Salut les Copains,
Tout d'abord merci pour les messages des membres et coup de fil, notamment lors de la sortie Cantal. Et désolé de ne pas avoir donné de nouvelles plus tôt. Je voulais le faire depuis un moment mais je ne vais sur internet qu'a petite doses, pour le boulot. Un coup de fil d'un membre du forum m'a incité à le faire.
J'ai vécu beaucoup de chamboulement depuis septembre. J'ai l'impression qu'une année entière c'est écoulée tellement ce fut dense. Plein de c*u!lles qui se sont enchaînées, perte de mon téléphone (tout neuf), perte de carte bleue, etc... C'est la plus grande épreuve de toute ma vie. Y'a eu des hauts et des bas, surtout des bas, et c'est pas terminé. L'heure n'est pas encore au bilan.
J'ai repris le boulot doucement, actuellement je me limite à un mi-temps pour ne pas tirer sur la corde. Ce qui a un peu soulagé ma situation financière quotidienne mais je suis pas encore totalement serein sur ce point et j'ai des dettes à rembourser. Je suis toujours en recherche d'un logement indépendant de mon atelier car celui-ci est totalement insalubre. J'ai eu quelques pistes infructueuse. J'ai pensé à lâcher ce local pour ne pas avoir à assumer deux loyers mais je n'ai rien trouvé d'assez grand, dans mes moyens qui permettrai d'installer l'atelier dans un logement. Je cherche un lieu où je pourrais m'installer en cabane ou autre habitat "léger".

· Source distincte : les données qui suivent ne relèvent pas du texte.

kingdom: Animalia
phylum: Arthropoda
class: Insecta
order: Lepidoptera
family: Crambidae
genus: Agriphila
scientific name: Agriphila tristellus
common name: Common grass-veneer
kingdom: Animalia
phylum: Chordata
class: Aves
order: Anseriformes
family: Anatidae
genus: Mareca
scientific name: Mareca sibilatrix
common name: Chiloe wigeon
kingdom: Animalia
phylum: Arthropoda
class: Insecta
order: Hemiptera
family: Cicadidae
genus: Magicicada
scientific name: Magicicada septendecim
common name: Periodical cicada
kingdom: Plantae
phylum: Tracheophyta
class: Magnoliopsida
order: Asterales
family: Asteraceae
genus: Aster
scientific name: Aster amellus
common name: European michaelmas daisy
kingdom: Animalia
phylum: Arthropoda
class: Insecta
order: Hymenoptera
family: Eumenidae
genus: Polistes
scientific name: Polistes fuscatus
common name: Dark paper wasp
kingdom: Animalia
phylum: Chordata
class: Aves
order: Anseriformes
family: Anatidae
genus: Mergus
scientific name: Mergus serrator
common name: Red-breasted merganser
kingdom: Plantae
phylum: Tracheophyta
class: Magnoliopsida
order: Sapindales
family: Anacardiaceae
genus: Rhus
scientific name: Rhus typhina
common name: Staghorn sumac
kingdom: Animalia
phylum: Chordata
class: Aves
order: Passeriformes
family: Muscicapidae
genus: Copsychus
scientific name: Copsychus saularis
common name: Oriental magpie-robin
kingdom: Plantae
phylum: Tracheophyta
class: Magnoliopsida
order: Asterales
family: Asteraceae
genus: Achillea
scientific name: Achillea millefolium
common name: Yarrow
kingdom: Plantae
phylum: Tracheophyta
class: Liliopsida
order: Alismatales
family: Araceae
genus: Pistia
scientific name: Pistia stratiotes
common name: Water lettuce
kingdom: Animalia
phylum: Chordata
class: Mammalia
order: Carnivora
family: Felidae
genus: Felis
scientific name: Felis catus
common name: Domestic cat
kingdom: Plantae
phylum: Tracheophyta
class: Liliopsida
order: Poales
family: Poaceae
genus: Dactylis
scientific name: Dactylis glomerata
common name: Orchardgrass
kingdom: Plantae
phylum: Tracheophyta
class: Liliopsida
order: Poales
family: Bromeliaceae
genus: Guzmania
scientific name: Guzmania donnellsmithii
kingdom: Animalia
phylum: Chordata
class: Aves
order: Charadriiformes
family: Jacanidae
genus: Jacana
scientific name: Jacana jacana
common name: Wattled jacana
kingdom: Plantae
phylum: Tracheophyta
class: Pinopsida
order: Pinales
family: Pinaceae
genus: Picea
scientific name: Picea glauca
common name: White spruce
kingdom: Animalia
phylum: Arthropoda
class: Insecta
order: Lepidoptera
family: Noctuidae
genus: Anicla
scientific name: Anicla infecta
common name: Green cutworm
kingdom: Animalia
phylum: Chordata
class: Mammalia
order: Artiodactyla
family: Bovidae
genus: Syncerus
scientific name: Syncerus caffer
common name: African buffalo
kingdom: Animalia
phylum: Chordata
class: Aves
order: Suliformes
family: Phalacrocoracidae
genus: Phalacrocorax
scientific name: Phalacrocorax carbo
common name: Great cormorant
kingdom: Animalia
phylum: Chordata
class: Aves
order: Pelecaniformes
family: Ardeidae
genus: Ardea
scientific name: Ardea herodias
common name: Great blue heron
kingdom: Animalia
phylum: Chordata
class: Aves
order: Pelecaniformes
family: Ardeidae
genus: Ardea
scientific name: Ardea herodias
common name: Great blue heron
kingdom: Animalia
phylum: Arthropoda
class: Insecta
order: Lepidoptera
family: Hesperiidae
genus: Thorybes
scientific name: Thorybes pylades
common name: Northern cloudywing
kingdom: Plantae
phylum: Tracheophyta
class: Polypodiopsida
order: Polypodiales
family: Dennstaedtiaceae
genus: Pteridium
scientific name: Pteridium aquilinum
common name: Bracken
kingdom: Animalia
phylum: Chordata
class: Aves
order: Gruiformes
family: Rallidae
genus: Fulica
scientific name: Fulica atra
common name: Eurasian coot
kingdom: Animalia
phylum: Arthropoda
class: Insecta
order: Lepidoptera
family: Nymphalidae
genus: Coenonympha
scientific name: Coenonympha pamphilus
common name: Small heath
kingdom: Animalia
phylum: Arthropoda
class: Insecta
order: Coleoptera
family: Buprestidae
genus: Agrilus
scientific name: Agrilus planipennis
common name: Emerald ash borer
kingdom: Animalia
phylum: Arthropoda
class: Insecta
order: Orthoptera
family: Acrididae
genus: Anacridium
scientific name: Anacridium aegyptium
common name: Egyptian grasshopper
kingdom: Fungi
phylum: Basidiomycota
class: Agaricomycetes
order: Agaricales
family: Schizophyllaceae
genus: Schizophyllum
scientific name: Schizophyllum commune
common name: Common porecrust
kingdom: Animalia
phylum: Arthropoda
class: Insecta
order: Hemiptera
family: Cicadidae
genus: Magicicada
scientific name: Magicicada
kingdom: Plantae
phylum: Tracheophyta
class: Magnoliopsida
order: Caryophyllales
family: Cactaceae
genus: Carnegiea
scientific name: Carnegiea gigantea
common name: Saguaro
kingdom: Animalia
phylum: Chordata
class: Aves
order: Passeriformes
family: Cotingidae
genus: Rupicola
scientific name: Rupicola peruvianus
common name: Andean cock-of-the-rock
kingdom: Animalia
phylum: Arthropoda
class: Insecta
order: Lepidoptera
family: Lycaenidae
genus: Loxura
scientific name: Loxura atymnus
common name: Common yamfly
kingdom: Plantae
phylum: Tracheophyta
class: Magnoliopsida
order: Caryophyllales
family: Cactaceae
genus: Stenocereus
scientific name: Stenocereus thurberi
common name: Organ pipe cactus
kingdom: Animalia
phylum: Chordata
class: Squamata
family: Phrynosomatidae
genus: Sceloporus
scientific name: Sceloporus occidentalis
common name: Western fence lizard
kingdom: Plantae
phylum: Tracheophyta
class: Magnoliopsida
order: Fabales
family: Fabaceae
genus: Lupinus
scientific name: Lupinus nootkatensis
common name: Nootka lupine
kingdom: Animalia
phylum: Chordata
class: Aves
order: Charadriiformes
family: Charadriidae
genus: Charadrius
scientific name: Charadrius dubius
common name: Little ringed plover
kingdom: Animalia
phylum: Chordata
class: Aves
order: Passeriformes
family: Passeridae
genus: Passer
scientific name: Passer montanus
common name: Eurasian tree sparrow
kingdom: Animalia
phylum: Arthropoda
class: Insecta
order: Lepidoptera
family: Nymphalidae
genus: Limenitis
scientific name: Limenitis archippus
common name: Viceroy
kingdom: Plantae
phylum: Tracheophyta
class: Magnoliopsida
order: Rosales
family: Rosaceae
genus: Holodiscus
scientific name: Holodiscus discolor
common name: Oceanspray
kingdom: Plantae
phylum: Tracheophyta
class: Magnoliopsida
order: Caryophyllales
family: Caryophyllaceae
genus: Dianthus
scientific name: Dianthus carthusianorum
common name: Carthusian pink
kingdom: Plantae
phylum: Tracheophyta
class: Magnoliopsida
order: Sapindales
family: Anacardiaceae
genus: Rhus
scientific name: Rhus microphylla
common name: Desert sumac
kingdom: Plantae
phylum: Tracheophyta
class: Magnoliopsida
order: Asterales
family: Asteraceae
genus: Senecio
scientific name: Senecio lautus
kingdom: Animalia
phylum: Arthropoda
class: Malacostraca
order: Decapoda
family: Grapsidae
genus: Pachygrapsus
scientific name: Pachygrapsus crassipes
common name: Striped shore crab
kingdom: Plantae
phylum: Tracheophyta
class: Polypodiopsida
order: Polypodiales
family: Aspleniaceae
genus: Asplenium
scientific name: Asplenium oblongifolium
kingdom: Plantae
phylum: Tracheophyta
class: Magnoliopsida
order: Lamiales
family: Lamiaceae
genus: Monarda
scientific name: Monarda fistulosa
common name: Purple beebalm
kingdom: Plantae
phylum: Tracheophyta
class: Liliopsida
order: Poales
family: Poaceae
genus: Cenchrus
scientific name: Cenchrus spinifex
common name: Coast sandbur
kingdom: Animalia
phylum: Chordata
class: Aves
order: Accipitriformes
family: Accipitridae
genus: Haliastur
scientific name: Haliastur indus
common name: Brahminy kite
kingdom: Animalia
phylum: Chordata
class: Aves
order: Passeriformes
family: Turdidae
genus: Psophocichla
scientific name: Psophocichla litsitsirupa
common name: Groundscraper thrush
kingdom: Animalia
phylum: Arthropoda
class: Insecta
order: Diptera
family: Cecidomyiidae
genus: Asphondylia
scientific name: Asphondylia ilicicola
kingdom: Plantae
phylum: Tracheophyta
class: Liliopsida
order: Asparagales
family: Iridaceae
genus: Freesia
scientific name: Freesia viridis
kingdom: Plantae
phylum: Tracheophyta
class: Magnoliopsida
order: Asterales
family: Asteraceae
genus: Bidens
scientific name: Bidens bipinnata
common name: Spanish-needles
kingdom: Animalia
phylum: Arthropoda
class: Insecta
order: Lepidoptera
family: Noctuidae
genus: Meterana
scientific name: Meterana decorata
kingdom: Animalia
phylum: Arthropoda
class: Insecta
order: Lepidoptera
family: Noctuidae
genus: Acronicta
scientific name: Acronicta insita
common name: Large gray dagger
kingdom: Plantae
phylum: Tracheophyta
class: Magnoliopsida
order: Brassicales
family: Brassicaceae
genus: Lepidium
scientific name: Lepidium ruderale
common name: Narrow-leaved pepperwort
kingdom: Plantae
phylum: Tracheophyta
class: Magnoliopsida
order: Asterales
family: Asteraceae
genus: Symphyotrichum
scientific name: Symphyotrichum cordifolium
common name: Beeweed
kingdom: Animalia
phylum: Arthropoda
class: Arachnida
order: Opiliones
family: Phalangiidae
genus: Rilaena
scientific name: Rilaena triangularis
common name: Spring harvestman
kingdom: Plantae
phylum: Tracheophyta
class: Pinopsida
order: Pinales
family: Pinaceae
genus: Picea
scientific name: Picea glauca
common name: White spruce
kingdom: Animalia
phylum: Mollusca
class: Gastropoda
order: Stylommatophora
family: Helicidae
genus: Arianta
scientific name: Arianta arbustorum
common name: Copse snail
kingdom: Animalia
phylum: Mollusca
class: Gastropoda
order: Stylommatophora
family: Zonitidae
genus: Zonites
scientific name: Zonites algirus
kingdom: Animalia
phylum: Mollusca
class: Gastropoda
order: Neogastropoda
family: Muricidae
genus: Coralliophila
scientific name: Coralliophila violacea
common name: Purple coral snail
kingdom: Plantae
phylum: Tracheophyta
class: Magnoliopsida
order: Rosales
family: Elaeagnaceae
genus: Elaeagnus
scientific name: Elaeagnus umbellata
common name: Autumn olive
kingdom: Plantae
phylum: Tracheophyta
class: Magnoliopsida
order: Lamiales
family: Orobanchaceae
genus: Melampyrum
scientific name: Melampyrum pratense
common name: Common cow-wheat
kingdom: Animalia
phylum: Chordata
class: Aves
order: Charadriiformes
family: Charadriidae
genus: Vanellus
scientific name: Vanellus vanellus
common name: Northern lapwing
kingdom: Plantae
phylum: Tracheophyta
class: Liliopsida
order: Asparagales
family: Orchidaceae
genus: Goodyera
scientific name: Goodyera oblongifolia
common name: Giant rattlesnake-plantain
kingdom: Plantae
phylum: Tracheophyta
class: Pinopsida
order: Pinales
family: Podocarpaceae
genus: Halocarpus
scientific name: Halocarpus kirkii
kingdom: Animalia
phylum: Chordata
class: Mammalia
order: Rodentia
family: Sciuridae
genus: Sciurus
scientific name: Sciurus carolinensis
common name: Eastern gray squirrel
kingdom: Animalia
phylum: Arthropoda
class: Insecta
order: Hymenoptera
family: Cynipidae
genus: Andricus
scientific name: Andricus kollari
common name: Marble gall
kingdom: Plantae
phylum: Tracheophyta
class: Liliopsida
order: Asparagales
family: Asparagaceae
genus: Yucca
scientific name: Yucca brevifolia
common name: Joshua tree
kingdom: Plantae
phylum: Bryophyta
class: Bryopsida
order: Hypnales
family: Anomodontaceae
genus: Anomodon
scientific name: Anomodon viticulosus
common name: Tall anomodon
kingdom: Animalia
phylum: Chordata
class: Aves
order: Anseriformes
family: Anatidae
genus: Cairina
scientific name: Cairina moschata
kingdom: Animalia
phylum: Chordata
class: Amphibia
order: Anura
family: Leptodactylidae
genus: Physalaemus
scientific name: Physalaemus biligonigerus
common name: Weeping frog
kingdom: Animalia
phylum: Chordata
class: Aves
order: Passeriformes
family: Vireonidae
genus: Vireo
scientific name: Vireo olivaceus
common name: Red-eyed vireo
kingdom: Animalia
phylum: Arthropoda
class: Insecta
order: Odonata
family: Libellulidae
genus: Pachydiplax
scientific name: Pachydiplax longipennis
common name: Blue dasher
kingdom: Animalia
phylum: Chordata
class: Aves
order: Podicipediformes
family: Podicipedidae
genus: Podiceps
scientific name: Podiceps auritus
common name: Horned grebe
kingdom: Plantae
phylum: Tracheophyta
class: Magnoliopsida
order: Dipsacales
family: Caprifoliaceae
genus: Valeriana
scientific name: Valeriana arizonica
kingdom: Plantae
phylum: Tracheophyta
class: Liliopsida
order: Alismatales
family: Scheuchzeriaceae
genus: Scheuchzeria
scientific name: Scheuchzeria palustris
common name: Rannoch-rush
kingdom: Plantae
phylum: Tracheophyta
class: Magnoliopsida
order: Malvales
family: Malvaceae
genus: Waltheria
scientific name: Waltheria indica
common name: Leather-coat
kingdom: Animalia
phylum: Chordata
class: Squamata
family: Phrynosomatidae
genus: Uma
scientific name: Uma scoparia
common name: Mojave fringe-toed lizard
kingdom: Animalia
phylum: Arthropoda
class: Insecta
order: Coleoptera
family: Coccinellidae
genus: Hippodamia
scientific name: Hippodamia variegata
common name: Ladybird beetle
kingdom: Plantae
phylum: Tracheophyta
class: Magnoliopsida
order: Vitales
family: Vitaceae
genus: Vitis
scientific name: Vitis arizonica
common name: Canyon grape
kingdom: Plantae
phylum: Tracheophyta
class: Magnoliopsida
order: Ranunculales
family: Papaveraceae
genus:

Concernant les soins je me heurte à une réalité qui me déconcerte pour un pays comme le notre. A savoir qu'il est très difficile de se faire aider malgré notre système de santé. Un vrai parcours du combattant. J'étais loin de penser que l'accès au soin d'ordre psychologique était si complexe. Le peu de psychiatres remboursés sont complètement débordés. Le CMP est encore plus saturé, 6 mois d'attente pour un rendez-vous et plus d'un an pour une éventuelle prise en charge. Soit près de deux ans avant d'avoir accès aux soins... La seule solution pour une prise en charge rapide et régulière est de se diriger vers un praticien libéral. Chose impossible lorsqu'on (sur)vie avec juste le RSA. C'est donc un cercle vicieux sans fin lorsqu'on souffre de troubles graves qui empêche d'avoir une activité professionnelle "stable" et nécessite un suivi régulier et fréquent. Surtout si l'on est travailleur indépendant, pour vous donner un ordre d'idée, si je me déclare en maladie ma caisse de santé me verse 320€ par mois.
J'avais réussi, non sans mal, à trouver un psychiatre. D'après mon médecin traitant il me faudrait un accompagnement d'une heure tout les 15 jours alors que je n'ai eu accès qu'a 30 minutes tout les deux mois... Je parle au passé car je n'ai plus de suivi actuellement, la psy que j'avais trouvé a mis fin à nos entretiens. Sans réellement me l'annoncer. Son dernier message, envoyé en décembre, disait qu'elle me recontacterai pour me fixer nouveaux rendez-vous. Je n'ai jamais eu de nouvelle depuis. Par la suite je l'ai recontacté en lui demandant conseil pour trouver un autre praticien... Je n'ai jamais eu de réponse...
Du coup je me débrouille avec les moyens que j'ai. Je limite les symptômes en suivant un traitement à base d'huiles essentielles, plantes et autres, plus un suivi chez un médecin traditionnel chinois pour limiter les répercutions physiques. J'étais assez septique concernant les huiles essentielles pourtant ça fonctionne plutôt bien pour l'instant, notamment concernant mes migraines (d'origine psychologiques). C'est coûteux mais ça reste dans mes moyens.
Actuellement je reste confiant pour l'avenir. Ma situation avance, lentement, mais ça avance malgré les hauts et les bas. Avec le retour des beaux jours le moral va mieux. Concernant la relation avec mon ex ça c'est apaisé malgré tout un tas de rebondissement. On se voit toujours même si on est plus ensemble. Je sais pas ce que ça va donner. Quelque soit l'issu ce sera difficile, je m'y prépare.
Pour finir sur une touche plus joyeuse. Je vais essayer d'organiser une rencontre forum au printemps, quelque chose de différent, j'y réfléchi.